What’s even more insidious is that you may not even notice this happening until it manifests as a persistent pain. This rigidity and tension can build up in your body, filling your senses with a kind of tense “noise” you eventually stop noticing. After all, you’re too busy pleasing your boss, avoiding car accidents, and balancing the checkbook, right? The busyness of life can easily make you ignore the stress and tension that’s mounting in your body until it manifests as some pain or disease that won’t be ignored. Unless you do something about it.

Those of you who have received massages before may understand this from personal experience. As your massage therapist releases tension throughout your body, may help you discover mucles you didn’t even know were there. As rigid muscles are gently encouraged to become soft and smooth, little pains that have become like background noise are suddenly, blessedly silenced.

Book your next massage when you’re done reading this.

The cure
There are several ways to prevent a build up of muscle rigidity caused by stress. Our favorite, of course, is regular massage, but even that isn’t a complete solution. In any case, not everyone can afford regular massage (though it might not be as out-of-reach as you might think).

Mindfulness is key. Do things that will strengthen your mind-body connection. You can start with something as simple as turning off all distractions during your meals. The point is to help yourself become more aware of your body and what messages it’s sending you, to tune in enough so that you can detect persistent tension and small pain signals coming from your muscles and connective tissues.

Exercise, however moderate, can dramatically reduce muscle rigidity and tension. Yes, exercise can be stressful on your body. It’s supposed to be! Inflicting moderate stress on your joints, muscles, and heart in this way helps your body be more agile in coping with the every-day stressors and hassles that come your way. Remember, though, to consciously and deliberately relax your muscles after tensing them in that systematic way. Stretching is a great way to do this, but there are other methods you can do any time.

Progressive relaxation
Progressive relaxation is a guided meditation practice that helps you turn your attention to each muscle group in turn, breathing deeply. Your guide talks you through putting each muscle group through a slight tension and then relaxation, literally from head to toe. Many of these exercises can be found for free on YouTube. There are several excellent recordings done by psychiatrists and other professionals available for sale at a very reasonable price. It usually only takes 10 to 30 minutes, and is well worth the effort. It’s almost as good as getting a massage, and can even be a great way to help you sleep better.

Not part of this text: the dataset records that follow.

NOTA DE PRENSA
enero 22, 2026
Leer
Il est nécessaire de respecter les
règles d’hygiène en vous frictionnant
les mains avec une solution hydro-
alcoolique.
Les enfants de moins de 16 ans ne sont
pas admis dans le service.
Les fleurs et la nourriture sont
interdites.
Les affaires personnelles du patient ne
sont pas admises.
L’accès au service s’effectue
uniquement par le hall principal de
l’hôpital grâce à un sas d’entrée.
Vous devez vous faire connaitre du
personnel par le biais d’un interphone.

Massage, exercise, and progressive relaxation are the primary ways to cope with stress-induced muscle rigidity, but more important than these is to try to manage the amount of stress in your life. This might entail some dramatic lifestyle changes as you try to slow your pace and live your more deliberately and with a stronger mind-body connection. If you’ve recently experienced a series of dramatic or traumatic life events, the psychological component may also need to be addressed with the help of mental health professionals.

But why bother? You feel fine, right? Do you, though? Check in with your body regularly. What does it need? What do you feel from day to day? Nobody lives in bliss all the time, but you’re not supposed to be totally miserable all the time, either. Emotional pain, like physical pain, is sending you signals to make a change in order to help you survive. Listen to that, and take to heart some of the suggestions above.

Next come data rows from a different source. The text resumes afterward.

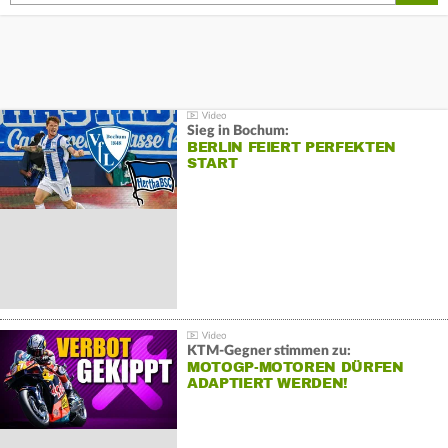
Sieg in Bochum:
BERLIN FEIERT PERFEKTEN
START
KTM-Gegner stimmen zu:
MOTOGP-MOTOREN DÜRFEN
ADAPTIERT WERDEN!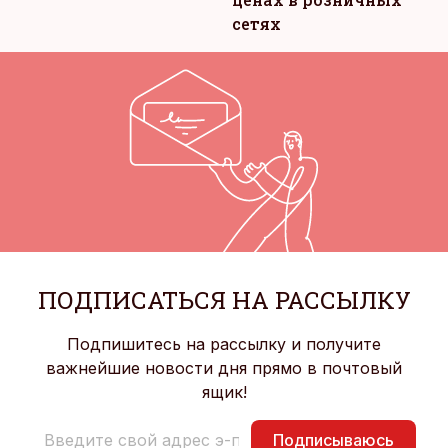
сетях
ПОДПИСАТЬСЯ НА РАССЫЛКУ
Подпишитесь на рассылку и получите
важнейшие новости дня прямо в почтовый
ящик!
Подписываюсь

As with everything on this blog, none of this information should be construed as medical advice or care. The employees of The Good Life Massage, including the writers and editor of this blog, are not medical doctors. Consult with your physician before making any changes to improve your health.

Note: stress is not the only cause of muscle rigidity. It can be a symptom of a number of diseases including Parkinson’s, tetanus, multiple sclerosis, and many more. This post refers only to muscle rigidity caused by stress. You may need to consult your doctor for chronic pain or stress that won’t go away through some of the means described in this post.